An Unjust Health Care System

I found physician Marc Siegel’s New York Times op-ed sufficiently thought-provoking that before completing it I immediately headed over to the Agency for Healthcare Research and Quality of the Department of Health and Human Service’s report on health care spending. Here’s the summary of its findings. The big health care spenders are more likely to be white, old, prosperous, female, and, unsurprisingly, sicker than the general population.

If an insurance plan premiums must be proportional to risk for the plan to remain viable. What we implement as a matter of policy, whether you’re talking about Medicare or the health insurances exchanges of the still-breathing Affordable Care Act, is not insurance. Basically, we’re subsidizing the health care of old white women at the expense of poor black men.

I don’t believe the real big spenders in our system are women like Dr. Siegel’s 60 year old patient who comes in for a checkup every couple of weeks because she’s worried that her seasonal allergies are pneumonia. I think they’re more likely to be Medicare beneficiaries who are desperately trying to preserve their lives but the point remains.

Here’s another fact, unmentioned in the op-ed: co-pays constitute a much higher proportion of health care spending in other OECD countries. You can find the statistic in an article I cited last week if you’re interested in tracking it down.

Our system will remain fundamentally unjust—not to mention horribly expensive and just plain bad policy—unless we take a number of steps:

  • Create a single health care system rather than four or ten as we have now.
  • Abandon the insurance metaphor in characterizing how we pay for health care.
  • Patients pay for more of their own care.
  • Subsidies are based more on need than political clout.
  • We maintain a commitment to controlling the costs of health care.

We will also need to end the agonistic appeals to emotion and put on our green eyeshades. I am not hopeful.
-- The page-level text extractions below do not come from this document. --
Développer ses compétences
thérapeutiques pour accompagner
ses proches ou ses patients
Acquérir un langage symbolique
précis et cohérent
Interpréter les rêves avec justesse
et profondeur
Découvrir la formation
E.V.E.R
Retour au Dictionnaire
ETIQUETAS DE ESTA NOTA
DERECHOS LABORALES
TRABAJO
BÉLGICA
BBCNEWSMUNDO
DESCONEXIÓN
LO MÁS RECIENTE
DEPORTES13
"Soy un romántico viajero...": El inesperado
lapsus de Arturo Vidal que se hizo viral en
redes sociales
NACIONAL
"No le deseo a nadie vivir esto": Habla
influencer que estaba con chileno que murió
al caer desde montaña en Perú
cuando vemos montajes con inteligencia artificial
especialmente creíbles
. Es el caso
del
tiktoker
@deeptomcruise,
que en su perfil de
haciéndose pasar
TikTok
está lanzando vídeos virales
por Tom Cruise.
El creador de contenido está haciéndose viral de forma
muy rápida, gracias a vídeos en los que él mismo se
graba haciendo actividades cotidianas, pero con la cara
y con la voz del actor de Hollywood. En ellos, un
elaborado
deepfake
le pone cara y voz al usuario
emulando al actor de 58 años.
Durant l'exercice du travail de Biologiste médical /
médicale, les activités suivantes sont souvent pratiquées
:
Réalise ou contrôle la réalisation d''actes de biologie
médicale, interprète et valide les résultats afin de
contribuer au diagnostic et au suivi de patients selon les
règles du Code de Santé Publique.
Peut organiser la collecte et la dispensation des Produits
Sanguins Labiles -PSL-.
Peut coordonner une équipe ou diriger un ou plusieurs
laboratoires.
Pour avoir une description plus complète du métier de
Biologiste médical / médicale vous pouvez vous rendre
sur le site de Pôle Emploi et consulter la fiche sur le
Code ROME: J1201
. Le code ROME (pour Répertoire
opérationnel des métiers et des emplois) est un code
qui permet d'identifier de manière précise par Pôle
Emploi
The Republicans’ plan is no more a step in the right direction than the ACA was.

3 comments… add one
  • CuriousOnlooker Link

    Here are some observations about cost containment.

    The government could and should to strictly limit the time a drug maker has a monopoly on a drug. Its a scandal that Humira’s main patent has expired yet AbbVie has used the legal system and secondary patents to delay any biosimilar’s to come on the market. In fact AbbVie’s plan is to use patents to keep a monopoly until 2022.
    My proposal is that the longest any drug maker can keep a monopoly is 15 years after drug approval — after that point, the law would abrogate the right to sue for patent infringement. It would probably save a few billion dollars on any drug, but as we discussed, a few billion here, a few billion there, and it adds up.

    The second one is that parts of health care industry are a national market, while other parts are not. For example, drugs are a national market, i.e. they can be produced anywhere and easily transported to where a consumer needs it. A GP services are not, i.e. patients very rarely travel 200+ miles to see a doctor. I think the parts that are national market can benefit in having close federal regulation to get economies of scale. The parts that do not have a national market, probably are getting dis-economies of scale from having federal regulation.

  • The government could and should to strictly limit the time a drug maker has a monopoly on a drug.

    I think the necessary reform is to change the patent duration to base it on earnings rather than on time. The U. S. Constitution just says that a patent should be for a limited term monopoly rather than a fixed period monopoly. Our present patents illustrate our corrupt legal and political systems.

  • TastyBits Link

    Another reality that the Free-Marketers need to acknowledge is that if states control the products sold, you cannot sell comparable goods. California has specific requirements for gas that is sold in California, and it costs more to produce. If California is allowed to place specific requirements for health insurance, “selling across state lines” becomes nonsensical.

    This is not very difficult. If using wheat grown on your own land impacts interstate commerce (Wickard v. Filburn), I think that national companies selling health insurance might be included, also.